Here’s how many hours some pro athletes get on average each night
Roger Federer - 11 Hours
Usain Bolt - 8-10 Hours
Lebron James - 12 Hours
Venus Williams - 9 Hours
Tiger Woods - 5 Hours
Rafael Nadal - 8-9 Hours
As you can see, all athletes above get a minimum of 8 hours sleep a night on average, with the exception of Tiger Woods.... perhaps that’s because his sport requires you to stroll around a field hitting a small ball with a club a couple of times an hour. (Sly dig at golf ;)
A Great night sleep is also crucial for water reabsorption as the kidneys balance water, sodium and the electrolytes during sleep. Without this - it can lead to dehydration which then leads to muscle pain and even poor performance. The majority of repair happens when the body is sleeping. The body will also repair and regenerate damaged tissues from the days workouts.

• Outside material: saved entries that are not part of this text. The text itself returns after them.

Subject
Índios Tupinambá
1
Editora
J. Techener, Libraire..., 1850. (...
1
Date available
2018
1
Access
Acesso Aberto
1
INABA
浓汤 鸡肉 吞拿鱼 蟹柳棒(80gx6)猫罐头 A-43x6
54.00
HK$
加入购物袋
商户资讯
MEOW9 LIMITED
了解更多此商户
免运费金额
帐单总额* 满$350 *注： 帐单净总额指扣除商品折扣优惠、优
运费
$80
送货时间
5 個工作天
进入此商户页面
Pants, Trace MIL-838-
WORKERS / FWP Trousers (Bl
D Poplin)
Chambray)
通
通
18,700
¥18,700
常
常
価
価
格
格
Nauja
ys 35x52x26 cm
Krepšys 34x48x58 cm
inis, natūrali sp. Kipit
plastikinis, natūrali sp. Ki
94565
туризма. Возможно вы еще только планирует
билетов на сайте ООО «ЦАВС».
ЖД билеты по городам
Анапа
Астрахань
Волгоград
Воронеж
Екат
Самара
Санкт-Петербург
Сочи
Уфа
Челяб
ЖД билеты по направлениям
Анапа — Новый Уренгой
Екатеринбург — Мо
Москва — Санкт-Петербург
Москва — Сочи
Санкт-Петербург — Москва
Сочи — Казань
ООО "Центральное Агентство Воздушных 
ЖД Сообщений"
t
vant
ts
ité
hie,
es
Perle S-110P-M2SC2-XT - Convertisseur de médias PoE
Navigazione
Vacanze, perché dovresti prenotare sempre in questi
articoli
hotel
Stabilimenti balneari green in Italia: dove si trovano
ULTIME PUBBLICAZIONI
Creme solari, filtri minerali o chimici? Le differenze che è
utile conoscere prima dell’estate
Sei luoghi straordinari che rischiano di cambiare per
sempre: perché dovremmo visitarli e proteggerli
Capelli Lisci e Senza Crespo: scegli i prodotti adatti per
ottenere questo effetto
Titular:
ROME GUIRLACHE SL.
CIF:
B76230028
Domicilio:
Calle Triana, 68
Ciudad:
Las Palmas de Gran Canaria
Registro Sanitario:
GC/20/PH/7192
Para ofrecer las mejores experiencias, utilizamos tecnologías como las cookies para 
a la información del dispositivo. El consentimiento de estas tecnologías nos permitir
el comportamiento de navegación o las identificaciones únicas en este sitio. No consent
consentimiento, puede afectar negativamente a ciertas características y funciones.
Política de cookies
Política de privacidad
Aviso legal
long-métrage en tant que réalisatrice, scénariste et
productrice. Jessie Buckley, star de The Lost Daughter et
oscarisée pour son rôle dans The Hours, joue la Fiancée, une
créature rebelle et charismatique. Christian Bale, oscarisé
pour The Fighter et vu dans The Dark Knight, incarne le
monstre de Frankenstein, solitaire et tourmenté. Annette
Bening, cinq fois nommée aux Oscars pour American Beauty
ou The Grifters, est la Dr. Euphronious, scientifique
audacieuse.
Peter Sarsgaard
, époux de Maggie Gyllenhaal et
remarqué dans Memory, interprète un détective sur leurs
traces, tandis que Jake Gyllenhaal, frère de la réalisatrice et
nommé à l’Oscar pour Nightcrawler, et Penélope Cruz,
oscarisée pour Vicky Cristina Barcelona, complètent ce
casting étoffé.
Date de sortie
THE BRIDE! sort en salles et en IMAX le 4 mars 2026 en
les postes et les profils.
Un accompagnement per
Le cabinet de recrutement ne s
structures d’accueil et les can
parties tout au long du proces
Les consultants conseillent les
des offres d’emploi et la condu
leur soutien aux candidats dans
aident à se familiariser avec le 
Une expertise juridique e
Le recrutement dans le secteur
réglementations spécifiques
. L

During these deeper stages of sleep human growth hormone is released which helps rebuild that damaged tissue whilst also building stronger muscles. It also crucially helps convert fat to fuel and keep our bones strong. Concentration can also be negatively impaired with a lack of sleep and we know concentration is essential for being able to “push” at the end of a tough race.
What you can do if you get limited nights sleep?
We know there are those nights when you get in late and have to be up early and with kids, sleep can’t always be scheduled however taking a 20-30 minute power nap can improve alertness by 100%.
If you can keep the alarm clock set for the same time each morning and have a time you get to sleep each night, it will help with your body knowing when it is shutting down and when it is time to wake. If you don’t do this you end up in a constant state of jet lag without ever leaving home.
As endurance athletes we must not underestimate the importance of sleep. Don't be one of those hero's that get's 4 hours of sleep a night - listen to your body and give it the rest time it deserves.